The Second Circuit began its analysis by reviewing the seminal Supreme Court decision Dirks v. SEC, 463 U.S. 646 (1983), which established outsider liability for insider trading, and the Second Circuit’s own “somewhat Delphic” prior opinions.Id. at *6; slip op. at 13. The appeals court concluded that this precedent required the Government to prove four elements to establish an insider trading charge against a tippee: ”that (1) the corporate insider was entrusted with a fiduciary duty; (2) the corporate insider breached his fiduciary duty by (a) disclosing confidential information to a tippee (b) in exchange for a personal benefit; (3) the tippee knew of the tipper’s breach, that is, he knew the information was confidential and divulged for personal benefit; and (4) the tippee still used that information to trade in a security or tip another individual for personal benefit.” Id. at *8; slip op. at 18 (italics added). In short, the Government was required to prove not only that the defendant knew of a breach of a duty of confidentiality, but also knew that the tipper personally benefited from that breach. The Court then concluded that the jury in this case had not been instructed properly on this “knowledge of benefit” element. 

The Government argued that any error in instructing the jury was harmless, because it had established the required personal benefit to the tipper, and the defendants could have “inferred from the circumstances” that a benefit was provided. Id. at *9; slip op. at 19. The Government’s theory was that, as to one company, the tipper and tippee were “family friends” who had known each other for years, had attended business school together, worked together for a time, and occasionally socialized together, and that the tipper, who wanted to become an analyst like the tippee, had asked for and received advice on a variety of career topics (some before he started providing information), and had sent the tippee his resume for editing and forwarding. Id. at *10; slip op. at 21. The appeals court found that such a benefit did not rise to the level required by law, concluding that “[i]f this was a ‘benefit,’ practically anything would qualify.” Id. As to the other company, the tipper and tippee were merely casual acquaintances, there was no history of loans or personal favors between them, and the tippee, who was a Government witness, testified on cross-examination that he did not provide anything of value in exchange for the information to the tipper, who did not even know that he was trading on the company’s stock. Id. at *11; slip op. at 23. The Court concluded that this evidence was not sufficient to establish a personal benefit to the tipper. 
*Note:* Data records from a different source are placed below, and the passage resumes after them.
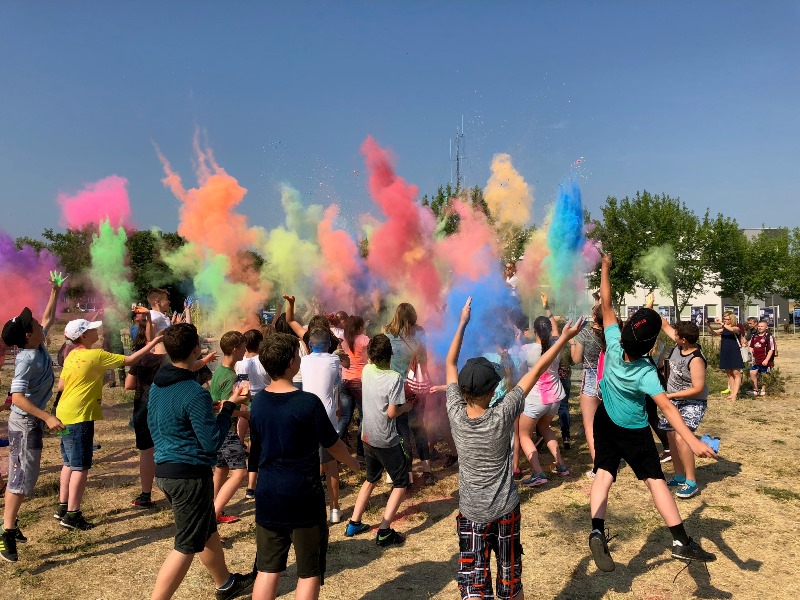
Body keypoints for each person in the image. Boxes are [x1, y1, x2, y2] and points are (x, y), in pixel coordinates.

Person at [445, 296, 584, 600]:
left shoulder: (455, 412)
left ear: (463, 390)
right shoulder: (504, 412)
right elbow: (536, 371)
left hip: (471, 513)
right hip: (506, 510)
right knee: (510, 581)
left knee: (473, 584)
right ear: (492, 391)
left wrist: (462, 322)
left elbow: (451, 362)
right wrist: (563, 339)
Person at [588, 253, 716, 573]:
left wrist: (605, 268)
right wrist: (693, 441)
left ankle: (597, 531)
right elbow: (668, 408)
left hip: (604, 420)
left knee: (604, 474)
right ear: (649, 346)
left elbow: (606, 304)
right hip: (633, 430)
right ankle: (680, 542)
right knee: (655, 481)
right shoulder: (646, 371)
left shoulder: (613, 344)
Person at [248, 333, 360, 600]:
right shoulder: (308, 402)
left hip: (268, 494)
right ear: (290, 363)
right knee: (309, 572)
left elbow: (256, 447)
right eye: (298, 355)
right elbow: (333, 444)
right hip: (303, 496)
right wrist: (353, 463)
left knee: (267, 569)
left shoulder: (258, 402)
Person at [147, 323, 254, 600]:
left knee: (206, 530)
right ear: (196, 348)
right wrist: (229, 407)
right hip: (189, 476)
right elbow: (211, 442)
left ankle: (226, 584)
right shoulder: (194, 392)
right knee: (186, 544)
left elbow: (163, 421)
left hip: (165, 469)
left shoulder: (159, 384)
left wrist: (214, 408)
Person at [56, 318, 163, 530]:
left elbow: (61, 386)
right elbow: (130, 360)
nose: (97, 331)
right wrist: (153, 343)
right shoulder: (96, 355)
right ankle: (72, 515)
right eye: (92, 330)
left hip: (64, 413)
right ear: (83, 336)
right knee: (80, 467)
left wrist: (96, 381)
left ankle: (62, 507)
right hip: (80, 416)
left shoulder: (72, 355)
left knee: (68, 463)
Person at [1, 272, 66, 562]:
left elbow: (48, 318)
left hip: (29, 423)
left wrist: (55, 291)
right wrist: (47, 416)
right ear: (28, 334)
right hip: (25, 423)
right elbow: (16, 397)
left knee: (25, 476)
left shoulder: (36, 344)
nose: (39, 322)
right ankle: (6, 533)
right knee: (21, 478)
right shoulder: (26, 360)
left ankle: (10, 523)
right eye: (33, 323)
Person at [345, 334, 413, 547]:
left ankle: (354, 523)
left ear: (371, 356)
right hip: (386, 439)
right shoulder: (395, 378)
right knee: (401, 482)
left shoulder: (366, 370)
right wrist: (406, 407)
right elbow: (392, 413)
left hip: (367, 436)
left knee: (371, 479)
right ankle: (384, 531)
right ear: (390, 355)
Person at [518, 294, 570, 486]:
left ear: (534, 331)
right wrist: (547, 307)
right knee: (545, 428)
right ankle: (561, 465)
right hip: (554, 399)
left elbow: (520, 373)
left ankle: (538, 473)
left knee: (524, 434)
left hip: (535, 400)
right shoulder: (556, 346)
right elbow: (556, 330)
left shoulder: (526, 350)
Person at [657, 321, 709, 499]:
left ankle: (691, 481)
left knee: (682, 437)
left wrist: (670, 396)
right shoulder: (680, 344)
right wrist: (649, 308)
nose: (674, 336)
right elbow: (664, 325)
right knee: (671, 436)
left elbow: (698, 388)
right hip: (674, 401)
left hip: (692, 402)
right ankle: (679, 475)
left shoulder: (696, 359)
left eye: (676, 335)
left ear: (684, 339)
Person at [384, 303, 434, 485]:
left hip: (397, 387)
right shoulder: (420, 332)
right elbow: (424, 358)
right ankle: (427, 471)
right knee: (419, 427)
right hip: (417, 386)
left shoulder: (389, 334)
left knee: (402, 430)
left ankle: (409, 474)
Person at [299, 328, 344, 524]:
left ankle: (309, 507)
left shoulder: (304, 361)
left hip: (306, 416)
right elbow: (337, 382)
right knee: (331, 465)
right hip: (327, 417)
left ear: (310, 345)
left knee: (310, 464)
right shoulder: (334, 360)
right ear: (329, 345)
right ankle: (334, 509)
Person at [124, 327, 170, 509]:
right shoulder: (173, 361)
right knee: (167, 449)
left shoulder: (141, 359)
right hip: (166, 409)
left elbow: (128, 385)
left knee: (146, 452)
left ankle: (145, 495)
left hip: (143, 409)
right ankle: (172, 493)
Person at [210, 331, 249, 524]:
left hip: (216, 428)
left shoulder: (219, 370)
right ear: (235, 350)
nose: (245, 351)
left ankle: (213, 507)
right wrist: (245, 414)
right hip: (227, 430)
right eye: (243, 348)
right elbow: (226, 407)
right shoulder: (231, 377)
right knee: (240, 473)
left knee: (221, 469)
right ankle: (214, 514)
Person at [235, 329, 270, 499]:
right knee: (265, 442)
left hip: (247, 400)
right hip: (265, 401)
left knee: (254, 443)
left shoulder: (240, 362)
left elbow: (240, 382)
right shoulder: (263, 361)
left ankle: (250, 486)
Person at [571, 304, 605, 477]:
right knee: (607, 423)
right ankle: (610, 460)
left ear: (594, 316)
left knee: (590, 425)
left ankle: (598, 467)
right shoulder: (612, 334)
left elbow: (576, 359)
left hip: (591, 379)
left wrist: (572, 342)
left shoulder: (585, 334)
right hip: (609, 379)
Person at [339, 315, 370, 456]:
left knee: (345, 417)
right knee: (364, 417)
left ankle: (334, 448)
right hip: (359, 382)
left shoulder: (344, 341)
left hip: (345, 381)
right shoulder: (364, 340)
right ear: (359, 328)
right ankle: (360, 451)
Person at [708, 310, 744, 400]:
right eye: (724, 319)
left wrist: (721, 323)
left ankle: (735, 394)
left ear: (732, 319)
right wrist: (708, 325)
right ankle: (732, 393)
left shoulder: (737, 328)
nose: (725, 321)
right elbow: (712, 332)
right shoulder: (724, 329)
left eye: (727, 319)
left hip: (734, 351)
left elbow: (732, 330)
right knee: (729, 373)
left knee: (736, 373)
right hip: (725, 352)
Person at [748, 319, 776, 397]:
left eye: (762, 326)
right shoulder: (754, 336)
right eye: (759, 326)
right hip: (755, 359)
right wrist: (751, 354)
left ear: (766, 327)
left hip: (765, 359)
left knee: (765, 375)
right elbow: (751, 346)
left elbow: (771, 349)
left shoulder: (769, 337)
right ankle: (756, 390)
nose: (760, 328)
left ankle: (763, 390)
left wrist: (766, 360)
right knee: (752, 373)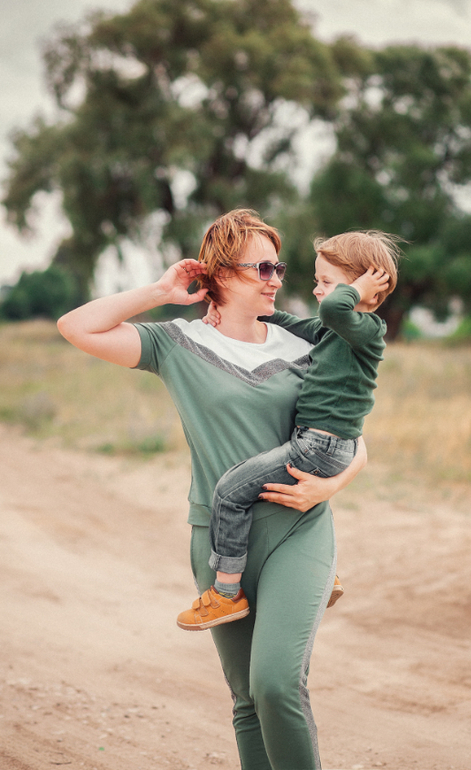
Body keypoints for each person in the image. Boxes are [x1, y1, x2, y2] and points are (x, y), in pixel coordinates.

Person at [57, 208, 368, 770]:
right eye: (262, 268)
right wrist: (159, 292)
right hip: (218, 540)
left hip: (298, 528)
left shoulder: (308, 344)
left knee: (275, 684)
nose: (276, 279)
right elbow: (77, 327)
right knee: (247, 699)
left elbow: (353, 438)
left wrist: (329, 488)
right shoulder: (176, 343)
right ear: (221, 273)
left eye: (279, 268)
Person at [177, 230, 398, 631]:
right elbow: (294, 323)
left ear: (366, 287)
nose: (317, 290)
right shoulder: (335, 331)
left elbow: (333, 309)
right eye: (317, 281)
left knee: (228, 492)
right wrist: (229, 308)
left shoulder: (367, 329)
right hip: (320, 443)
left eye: (326, 282)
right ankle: (318, 574)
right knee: (285, 497)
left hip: (320, 445)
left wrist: (357, 290)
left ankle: (225, 592)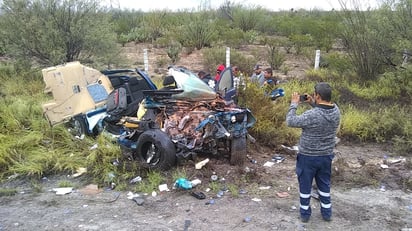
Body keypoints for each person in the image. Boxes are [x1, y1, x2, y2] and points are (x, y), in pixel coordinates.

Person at [286, 82, 341, 223]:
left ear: (318, 95)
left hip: (308, 157)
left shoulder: (311, 115)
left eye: (314, 95)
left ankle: (305, 214)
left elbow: (290, 121)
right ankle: (327, 213)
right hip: (326, 156)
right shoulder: (336, 111)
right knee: (324, 185)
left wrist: (294, 104)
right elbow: (323, 113)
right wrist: (313, 103)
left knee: (305, 186)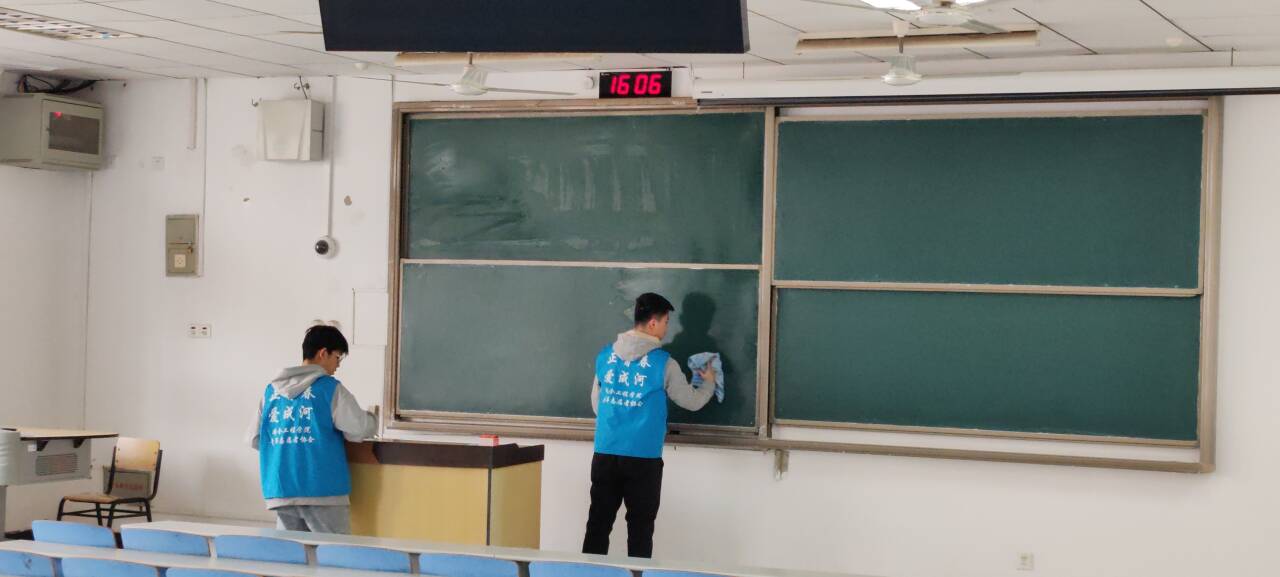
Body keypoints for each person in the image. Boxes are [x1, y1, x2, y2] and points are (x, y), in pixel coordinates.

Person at [582, 292, 719, 558]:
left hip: (605, 452)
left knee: (598, 524)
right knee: (640, 529)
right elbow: (691, 402)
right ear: (654, 323)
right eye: (666, 322)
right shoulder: (664, 364)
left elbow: (597, 405)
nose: (667, 329)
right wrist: (709, 383)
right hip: (643, 458)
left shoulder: (605, 357)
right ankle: (637, 574)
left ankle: (587, 572)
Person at [246, 325, 377, 534]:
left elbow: (254, 438)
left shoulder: (271, 392)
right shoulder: (329, 389)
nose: (337, 365)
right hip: (323, 490)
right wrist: (374, 419)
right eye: (337, 358)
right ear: (323, 353)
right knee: (333, 552)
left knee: (292, 552)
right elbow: (358, 428)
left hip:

Even if it were, the appeals court ruled that the Government had not established that the defendants – several conversations away from the original tippers – actually knew of the personal benefit to the original tippers. Some of the intermediaries who had conveyed the information to the defendants testified that they themselves were not aware of the relationships between the original tippers and original tippees. Id. at *11-12; slip op at 24-25. 

The appeals court’s decision reaffirms several principles of insider trading liability the Supreme Court established in Dirks: (1) that the tippee’s liability derives only from the tipper’s violation of a fiduciary duty, not from simply trading on material, non-public information; (2) that the insider tipper has committed no breach of his fiduciary duty unless he receives a personal benefit in exchange for the disclosure; and (3) that a tippee is only liable if he knows or should have known of the tipper’s breach, including knowing of the tipper’s receipt of personal benefit.Id. at *6; slip op. at 13-14 (italics added). While the Government has been vigorously pursuing insider trading cases over the past few years, and casting its net over an ever-widening group of outsiders, this decision should cause the Government to narrow its focus to insiders and to those outsiders who do commit willful violations, rather than those who simply trade on confidential information. (The Government has stated that it has not yet determined whether it will appeal the decision to the Supreme Court.)